EXTRAIT CHOISI:

•••••

La réponse au commandement de l'amour n'est rendue possible que par l'expérience que cet amour nous a déjà d'abord été donné par Dieu (cf. Enc. Deus caritas est, n. 14). Le culte de l'amour qui se rend visible dans le mystère de la Croix, présenté à nouveau lors de chaque Célébration eucharistique, constitue donc le fondement sur lequel nous pouvons devenir des personnes capables d'aimer et de nous donner (cf. Enc. Haurietis aquas, n. 69), en devenant un instrument entre les mains du Christ:  ce n'est qu'ainsi que l'on peut être des messagers crédibles de son amour. Toutefois, cette ouverture à la volonté de Dieu doit se renouveler à tout moment:  "l'amour n'est jamais "achevé" ni complet" (cf. Deus caritas est, n. 17). Le regard au "côté transpercé par la lance", dans lequel resplendit la volonté sans limites de salut de la part de Dieu, ne peut donc être considéré comme une forme passagère de culte ou de dévotion:  l'adoration de l'amour de Dieu, qui a trouvé dans le symbole du "coeur transpercé" son expression historique et dévotionnelle, demeure inséparable d'un rapport vivant avec Dieu (cf. Enc. Haurietis aquas, n. 62).

En formant le voeu que l'anniversaire de ces cinquante ans puisse stimuler dans de nombreux coeurs une réponse toujours plus fervente à l'amour du Coeur du Christ, je vous donne, Révérend Père, ainsi qu'à tous les religieux de la Compagnie de Jésus, toujours très actifs dans la promotion de cette dévotion fondamentale, une Bénédiction apostolique particulière.

•••••

Enregistrements issus d'une source de données:
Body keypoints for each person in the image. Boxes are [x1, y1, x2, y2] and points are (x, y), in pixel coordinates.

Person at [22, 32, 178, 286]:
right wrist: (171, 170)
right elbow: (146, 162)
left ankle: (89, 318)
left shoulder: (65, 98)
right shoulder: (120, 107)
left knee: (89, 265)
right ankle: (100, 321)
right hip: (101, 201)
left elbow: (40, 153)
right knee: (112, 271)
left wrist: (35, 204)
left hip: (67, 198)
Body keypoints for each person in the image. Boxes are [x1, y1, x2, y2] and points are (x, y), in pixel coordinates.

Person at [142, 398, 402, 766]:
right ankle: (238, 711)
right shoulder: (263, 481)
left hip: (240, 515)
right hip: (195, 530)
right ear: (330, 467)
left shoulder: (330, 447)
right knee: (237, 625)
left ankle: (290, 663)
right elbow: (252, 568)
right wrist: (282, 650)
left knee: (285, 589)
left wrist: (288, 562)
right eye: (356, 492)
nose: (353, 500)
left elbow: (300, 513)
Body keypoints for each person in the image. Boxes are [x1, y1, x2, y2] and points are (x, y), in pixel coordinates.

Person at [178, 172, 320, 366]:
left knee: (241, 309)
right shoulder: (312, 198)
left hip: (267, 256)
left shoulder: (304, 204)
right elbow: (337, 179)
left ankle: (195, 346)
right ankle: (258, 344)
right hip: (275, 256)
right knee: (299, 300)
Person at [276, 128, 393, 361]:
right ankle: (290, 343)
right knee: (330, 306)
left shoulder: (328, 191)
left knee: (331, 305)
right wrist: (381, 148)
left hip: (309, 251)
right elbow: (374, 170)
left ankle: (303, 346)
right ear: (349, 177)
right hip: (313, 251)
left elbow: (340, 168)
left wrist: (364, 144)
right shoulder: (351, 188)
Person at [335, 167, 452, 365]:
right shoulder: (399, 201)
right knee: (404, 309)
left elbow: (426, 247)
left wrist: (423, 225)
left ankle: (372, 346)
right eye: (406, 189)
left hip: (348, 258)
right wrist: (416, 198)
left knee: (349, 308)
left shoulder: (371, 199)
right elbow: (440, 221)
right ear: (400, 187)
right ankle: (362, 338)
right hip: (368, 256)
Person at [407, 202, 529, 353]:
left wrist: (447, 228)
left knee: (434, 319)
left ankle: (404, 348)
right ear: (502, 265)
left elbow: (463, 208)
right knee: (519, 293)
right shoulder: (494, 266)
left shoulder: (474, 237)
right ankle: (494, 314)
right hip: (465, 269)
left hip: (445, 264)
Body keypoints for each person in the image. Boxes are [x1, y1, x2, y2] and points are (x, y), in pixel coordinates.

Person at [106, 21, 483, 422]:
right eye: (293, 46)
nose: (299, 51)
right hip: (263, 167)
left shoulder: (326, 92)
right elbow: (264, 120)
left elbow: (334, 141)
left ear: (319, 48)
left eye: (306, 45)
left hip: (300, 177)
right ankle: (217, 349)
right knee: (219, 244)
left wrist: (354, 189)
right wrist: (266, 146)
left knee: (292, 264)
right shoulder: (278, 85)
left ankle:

•••••

LE PROBLÈME: Recopiez le passage du texte sur l'amour du Cœur du Christ en partant de "En formant le" et en finissant par "Bénédiction apostolique particulière.", et remplacez "religieux" par "membres".

TÂCHE ACCOMPLIE:
En formant le voeu que l'anniversaire de ces cinquante ans puisse stimuler dans de nombreux coeurs une réponse toujours plus fervente à l'amour du Coeur du Christ, je vous donne, Révérend Père, ainsi qu'à tous les membres de la Compagnie de Jésus, toujours très actifs dans la promotion de cette dévotion fondamentale, une Bénédiction apostolique particulière.